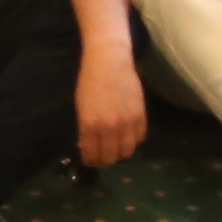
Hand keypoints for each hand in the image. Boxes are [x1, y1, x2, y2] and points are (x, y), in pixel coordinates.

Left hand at [72, 43, 150, 169]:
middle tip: (103, 156)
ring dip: (121, 153)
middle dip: (105, 160)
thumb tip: (88, 148)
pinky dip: (134, 141)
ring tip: (117, 148)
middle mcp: (109, 126)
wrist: (110, 61)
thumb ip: (85, 130)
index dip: (91, 160)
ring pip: (127, 151)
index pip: (92, 154)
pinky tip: (127, 136)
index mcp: (90, 125)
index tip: (91, 160)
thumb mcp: (81, 107)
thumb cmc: (90, 81)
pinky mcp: (140, 115)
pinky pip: (140, 138)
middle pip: (110, 157)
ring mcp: (127, 122)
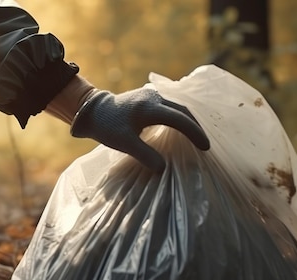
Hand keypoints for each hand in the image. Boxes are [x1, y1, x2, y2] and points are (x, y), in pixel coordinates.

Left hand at [70, 87, 209, 171]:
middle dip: (195, 127)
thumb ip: (144, 154)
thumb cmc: (106, 126)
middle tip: (204, 145)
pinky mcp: (148, 97)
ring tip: (196, 137)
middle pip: (183, 110)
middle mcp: (155, 97)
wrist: (92, 110)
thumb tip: (163, 168)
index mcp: (151, 107)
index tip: (205, 147)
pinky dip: (179, 117)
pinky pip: (170, 106)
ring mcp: (152, 95)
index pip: (180, 119)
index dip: (195, 133)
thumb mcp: (124, 142)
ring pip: (178, 107)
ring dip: (188, 121)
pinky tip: (181, 128)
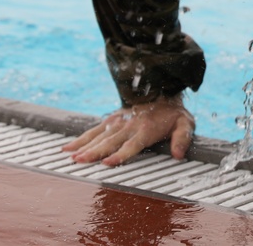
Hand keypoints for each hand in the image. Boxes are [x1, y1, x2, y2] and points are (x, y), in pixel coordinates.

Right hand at [60, 95, 194, 165]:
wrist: (162, 90)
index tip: (108, 162)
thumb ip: (182, 139)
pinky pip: (93, 130)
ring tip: (71, 157)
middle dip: (94, 152)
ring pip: (98, 137)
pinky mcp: (111, 119)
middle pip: (110, 142)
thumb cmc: (173, 113)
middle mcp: (129, 126)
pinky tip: (68, 148)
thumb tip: (177, 155)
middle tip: (79, 162)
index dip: (120, 154)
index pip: (132, 145)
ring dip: (84, 147)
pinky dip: (80, 139)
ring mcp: (117, 121)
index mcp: (146, 129)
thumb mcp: (185, 124)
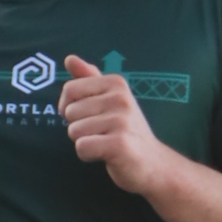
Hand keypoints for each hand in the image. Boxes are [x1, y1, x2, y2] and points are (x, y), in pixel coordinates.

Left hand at [59, 57, 163, 196]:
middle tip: (102, 133)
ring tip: (105, 142)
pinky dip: (88, 155)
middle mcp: (120, 98)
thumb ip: (89, 79)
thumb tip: (69, 58)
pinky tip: (105, 154)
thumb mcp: (110, 99)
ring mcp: (121, 121)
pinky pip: (82, 147)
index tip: (86, 116)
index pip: (70, 89)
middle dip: (78, 127)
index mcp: (116, 83)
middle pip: (70, 112)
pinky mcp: (119, 144)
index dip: (68, 107)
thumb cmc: (126, 131)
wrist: (152, 163)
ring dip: (84, 142)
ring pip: (74, 131)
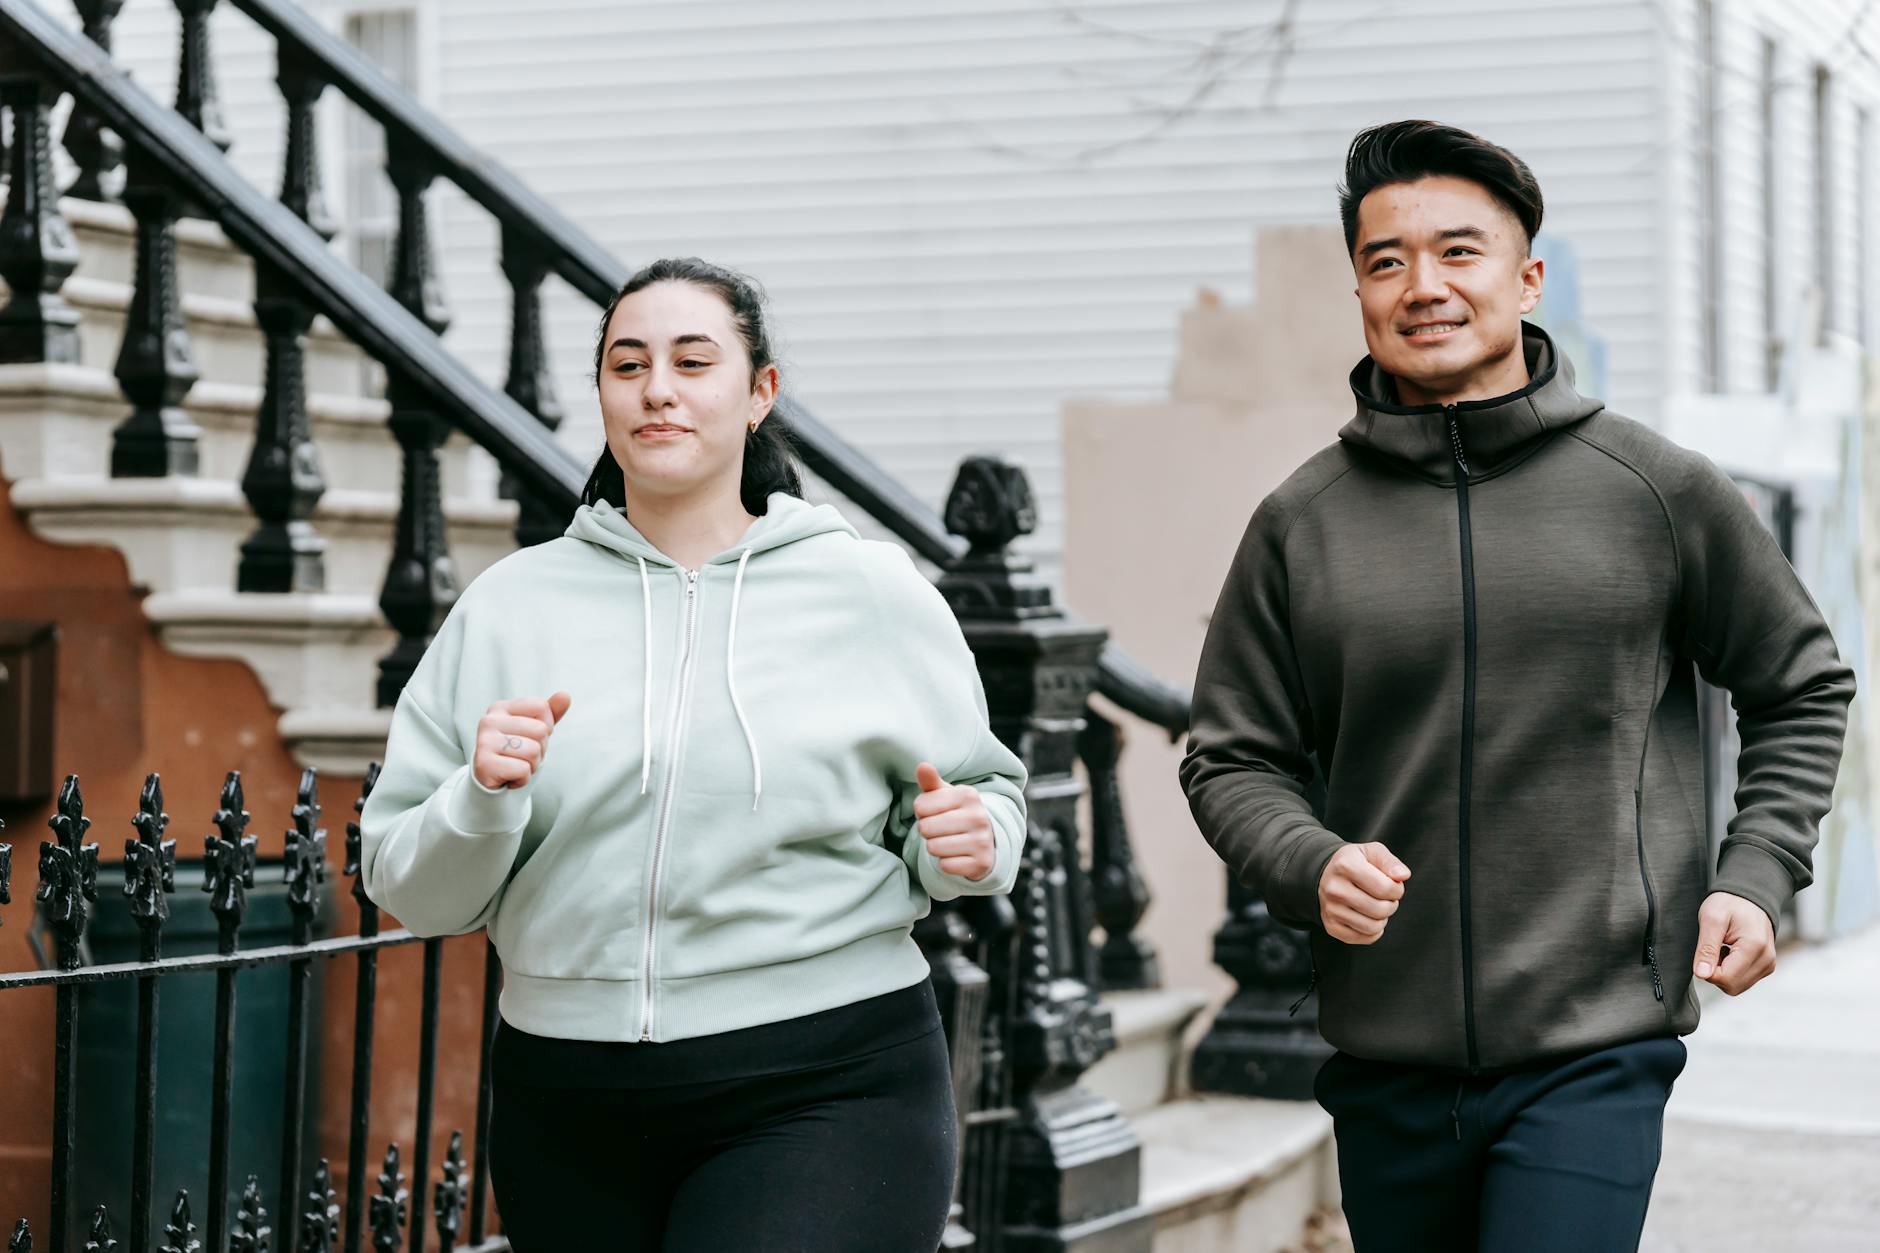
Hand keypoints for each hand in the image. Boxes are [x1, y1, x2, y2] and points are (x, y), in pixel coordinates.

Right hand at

◇ ◇ ◇ ◇

→ Directions
Locate "wrist: (152, 163)" in the listing above, then print exactly the lines from that line through the final one, omitting all pictures.

→ Output of the task
wrist: (152, 163)
ring dip: (84, 142)
ring pip: (74, 131)
Hand keypoints for each hand in the image. Boxes are [x1, y1, x2, y2] and points are (x, y), in pixel coordinates.

Right hand at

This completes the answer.